Marina Segment Finds Its Voice

Three top boating associations are answering the call for boating brotherhood with recent actions that could result in fewer trade shows and better focus
The Marina Operators Association of America (MOAA), International Marina Institute (IMI) and American Boat Builders & Repairers Association (ABBRA) got together to organize the National Marina and Boatyard Conference and Exposition at the Radisson Bahia Mar Beach Resort, October 27-30, immediately before the Fort Lauderdale International Boat Show.
As with every first-time event, organizers walked away with suggestions for improvements. However, the event as a whole was deemed a success by organizers and attendees alike.

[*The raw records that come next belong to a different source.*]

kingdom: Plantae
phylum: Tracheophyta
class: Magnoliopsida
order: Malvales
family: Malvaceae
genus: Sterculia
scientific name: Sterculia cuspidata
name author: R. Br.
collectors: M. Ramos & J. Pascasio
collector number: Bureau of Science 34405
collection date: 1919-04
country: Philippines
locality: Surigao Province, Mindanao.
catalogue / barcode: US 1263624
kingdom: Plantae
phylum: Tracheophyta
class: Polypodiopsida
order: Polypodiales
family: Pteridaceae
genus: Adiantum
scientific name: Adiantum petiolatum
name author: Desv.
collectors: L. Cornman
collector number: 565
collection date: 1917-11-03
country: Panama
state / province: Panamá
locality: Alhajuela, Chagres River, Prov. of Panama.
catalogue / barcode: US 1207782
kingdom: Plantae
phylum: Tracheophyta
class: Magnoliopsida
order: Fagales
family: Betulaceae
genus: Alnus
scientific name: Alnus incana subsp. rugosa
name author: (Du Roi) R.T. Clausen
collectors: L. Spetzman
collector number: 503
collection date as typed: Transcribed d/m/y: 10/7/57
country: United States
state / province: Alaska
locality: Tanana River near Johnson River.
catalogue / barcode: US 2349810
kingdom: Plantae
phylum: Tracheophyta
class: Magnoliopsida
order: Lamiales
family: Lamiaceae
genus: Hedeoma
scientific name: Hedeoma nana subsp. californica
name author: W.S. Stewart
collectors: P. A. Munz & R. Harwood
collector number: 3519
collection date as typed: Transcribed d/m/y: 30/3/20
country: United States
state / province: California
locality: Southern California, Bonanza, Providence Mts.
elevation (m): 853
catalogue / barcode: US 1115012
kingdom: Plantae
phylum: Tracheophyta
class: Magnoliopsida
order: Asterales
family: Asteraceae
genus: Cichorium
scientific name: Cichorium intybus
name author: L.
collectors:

It wasn’t simply the event that was successful — the three groups found their working relationship to be so strong that during the conference, they pledged to seek out future collaboration.
Marina sector growing up?
This collaboration is a sign that the marina sector of the industry is “growing up,” said one attendee.
At the very least, the marina and boatyard sector of the industry has come together under leadership that understands and values the strength in a single voice.
As a result, marinas and boatyards are more likely to be included in the discussion and decision-making process that drives the industry, suggested organizers Jim Frye, MOAA executive director; Tim Timpson, IMI president; and Mark Amaral, ABBRA managing director.
This inclusion becomes increasingly important as threats to boating access continue to mount because marinas and boatyards are the access providers for boaters, the leaders pointed out.
Industry acknowledges power of collaboration
The industry already seems to have recognized the power of this combined voice, as well as the event itself. The organizers said they have been asked by both “the manufacturers’ group and the dealers’ group” to collaborate with their fall events. However, they emphasized the need to “preserve the chemistry that we have created in this cooperative effort.”
The three leaders said that while the invitations were of interest to them, they will move cautiously to add other groups to the mix.
They did admit, however, that their success may serve as a model for other trade groups to “work cooperatively, pooling expertise and limited resources to best serve their memberships and the industry.”